Pro-Russian gunmen also detained five journalists on Monday, two of them Ukrainian. The Associated Press reports that one Belarusian and two Italian journalists were briefly detained in Slavyank and were released after they produced press documents. Irma Krat, a journalist and activist who has been working closely with the Maidan movement, has been held in captivity since Sunday on suspicion that she is a “spy” who has played a role in “war crimes.”
With the rhetoric on both sides heating up, the pro-Russian gunmen show no signs of backing down. It’s hard to see any evidence that last week’s internationally brokered agreement has had any impact on the ground in Ukraine.
Reuters reports that Mustafa Dzhemilev, former chairman of the Mejlis of the Crimean Tatars and a Ukrainian MP, has been informed by Russia that he is banned from entering Russia (and Russian-occupied Crimea) for five years.
Dzhemilev was given the letter informing of this while crossing the border back into mainland Ukraine after spending the weekend in Crimea.
It carried a photograph of a typed sheet of paper, unsigned and without letterhead, headed: “Notification of non-permission of entry to the Russian Federation”. It said “Mustafa Dzhemilev … citizen of Ukraine” was denied entry to Russia on the basis of federal law for five years until April 19, 2019.
The Mejlis also announced that their current deputy chairman, Aslan Omer Kyrymly, had also been issued a notice barring him from entering Crimea.
Ukrainska Pravda reports that the chief of police in Kramatorsk was kidnapped last night by armed men:
In Kramatorsk last night, people, in camouflaged outfits with automatic weapons, took over the town police department.
According to Kramatorsk.Info, the chief of the department, Vitaly Kolupay, was taken off in an unknown direction.
“The fighters, having captured the police department, demanded that they hand over their weapons to them.

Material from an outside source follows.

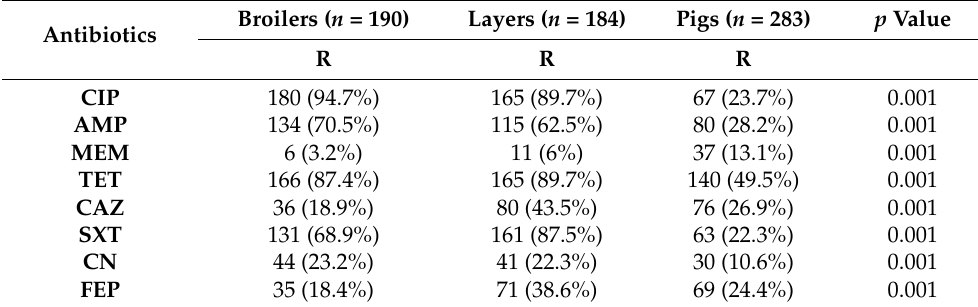
Table 3. Percentage susceptibility of E. coli to antibiotic agents tested.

They behaved brazenly and brusquely”, notes the publication.
Meanwhile, according to RIA Novosti, a group of armed men entered the Ukrainian Security Service building in Kramatorsk.
“Negotiations are under way between the Security Service staff and the supporters of federalisation”, says their report.
They hung up the flag of the so-called People’s Republic of Donetsk at the gates of the SBU. Earlier, supporters of federalisation had picketed the buildings of the SBU, the police, and the military guards at the airport, demanding that they not participate in military operations against the militia.
They have already held onto Kramatorsk city hall for a week.